Часть рабов ушла к полянке, где в тени кипарисов, магнолий и лавров были накрыты столы, поставлены скамьи для возлежанья с грудою мягких подушек и упругих валиков на каждой.

Кроме британца Вильма, у статуи возились еще четверо: кривоногий, но жилистый венд Герман, гот Экгольм, напоминающий медведя, проворный ибериец Санко и стройный Анний, таящий стальную силу мышц под светлой кожею славянина. Грустную, как рабство, протяжную, как степь, завел Анний песню, пока сильными взмахами лопаты заполнял яму вровень с землею.

Он пел про могилу вождя в безбрежном просторе родных степей. Про вольный ветер, обжигающий своим дыханьем траву на забытом высоком могильном холме.

— Опять завыл, как пес голодный. Кому на гибель? — оборвал Анния Лоарий.

— На гибель жестоким господам и подлым рабам, которые лижут пятки у своих угнетателей, — резко кинул ему Анний. Но петь перестал.

— Рабам?! А сам ты кто, славянское рабье мясо?

— Я? Я не был ни рабом, ни господином никогда! Я — воин и боец от самой колыбели. Вырос на коне, в степях необозримых. Как там хорошо, привольно! Помню, на вершине кургана-старца я пел эту песню, когда мы подстерегали врагов, ожидали проходящие караваны. Это была жизнь!
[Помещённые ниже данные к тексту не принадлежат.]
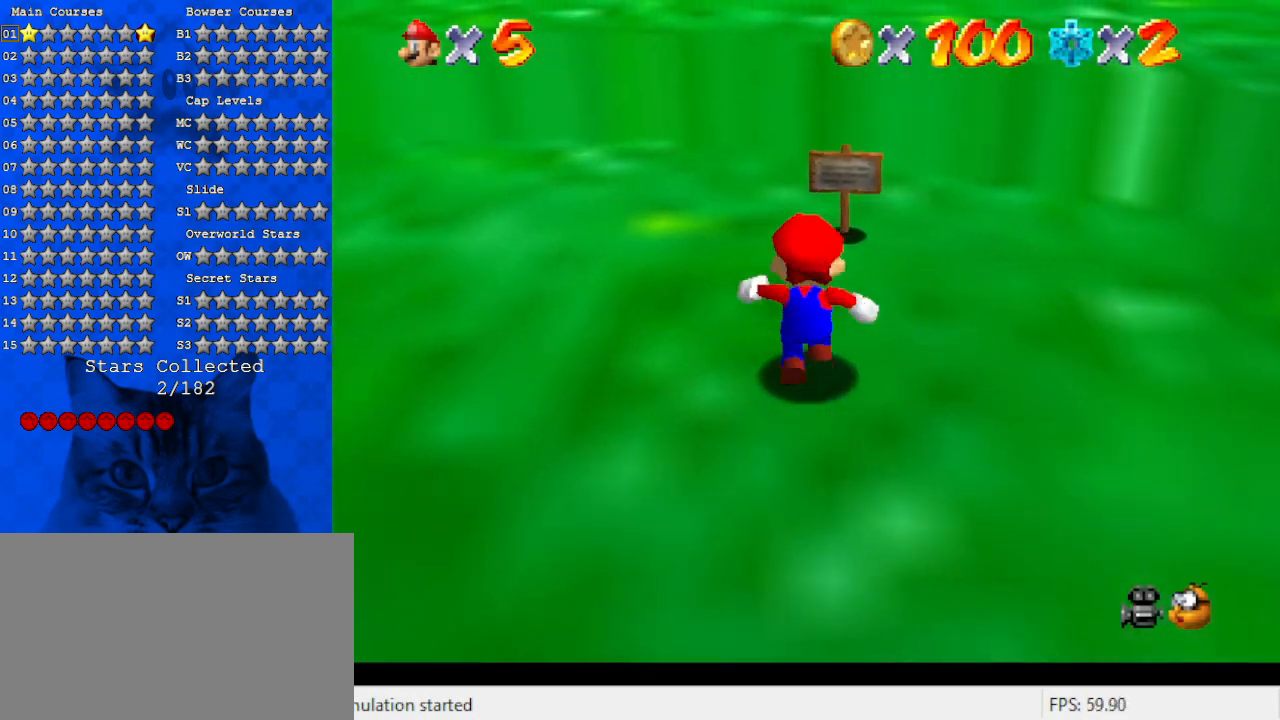
{"keys": ["ctrl", "up"], "events": [[167, "right", "down"], [267, "right", "up"], [500, "ctrl", "down"]]}
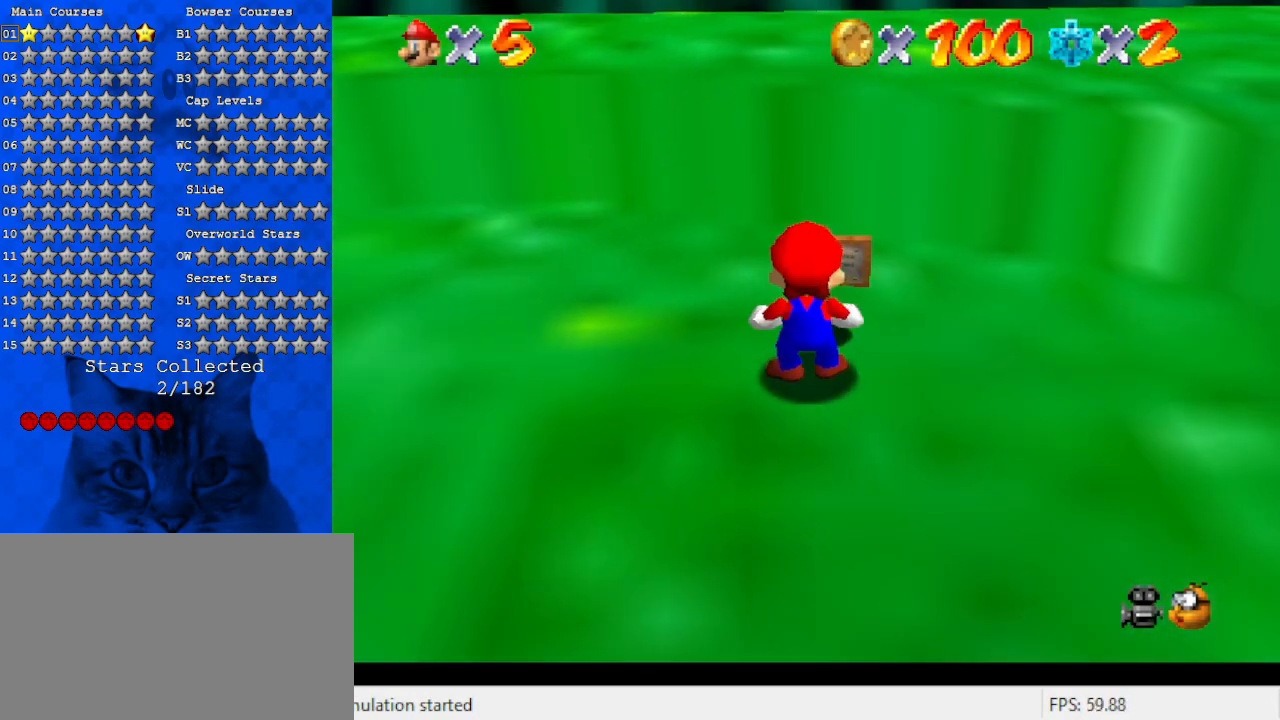
{"keys": [], "events": [[67, "ctrl", "up"], [67, "up", "up"]]}
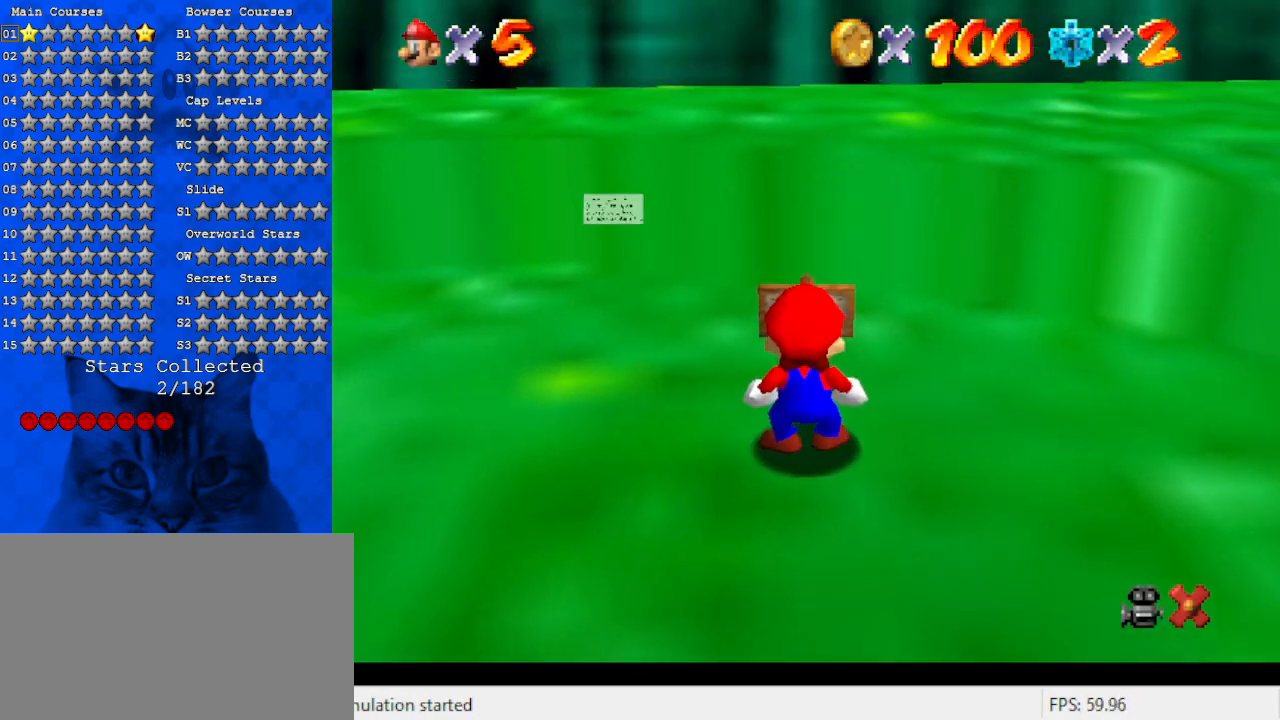
{"keys": [], "events": []}
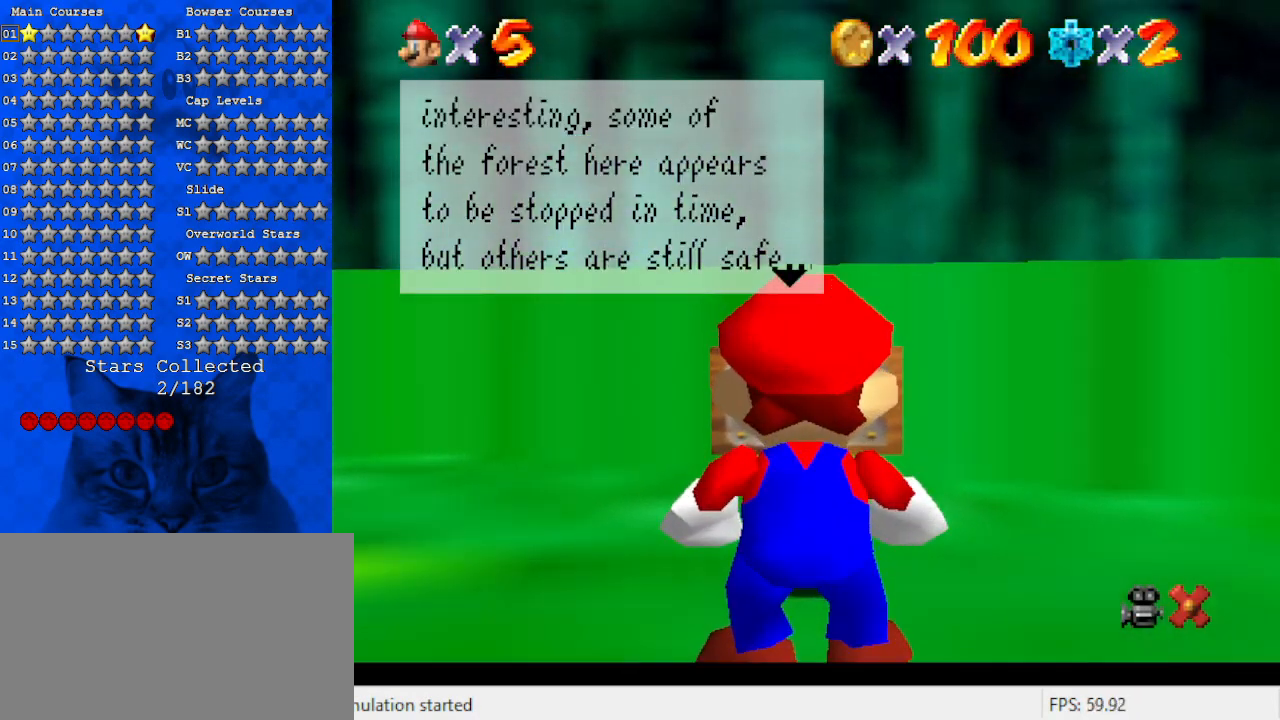
{"keys": [], "events": []}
— Что было, то прошло, — угрюмо отозвался Вильм. — А я? Разве мало рассек я щитов и шлемов тяжелых вместе с черепами врагов?! И пленников брал десятками. А теперь — самому подрезали крылья. Закон войны! Так боги повелели.

— Закон войны — насилие. Теперь я это понял, когда раздавлен сам. А люди все? Мы созданы свободными… и умереть должны свободными! — ворчал Анний.

— Да ты откуда это знаешь, сурок степной? — возмутился Лоарий. — Ты говорил с богами, что ли?.. Молчал бы лучше да работал. Вильм глуп, а с ним и я согласен. Брал рабов — твое счастье. Попался — служи, как велит закон. Это вполне справедливо…



— Ты не ори, Лоарий. И без того гулко в твоей пустой башке, — не унялся задорный славянин. — Или рад, осел, что над лошадьми поставлен надзирать? Справедливость? О чем помянул!.. В Александрии — о справедливости. В империи Ромэйской — о законах божества. Произвол богатства и силы — вот здесь какой закон, какая справедливость!.. Не так было у нас. Мы брали в плен. Иначе враги были бы всегда сильнее нас многолюдством. Но мы не заставляли бойцов и воинов томиться в позорном рабстве. Мы убивали их. И храбрецы с отрадою встречали смерть-освободительницу. С громкою песнью покидали этот мир. Случалось, по нужде, мы продавали пленных другим, не нашим племенам. Но дома — не было у нас рабов. Жены, дети нам помогали, в чем было надо. Мы ценим свободу выше жизни. И оттого так смело бьемся за нее.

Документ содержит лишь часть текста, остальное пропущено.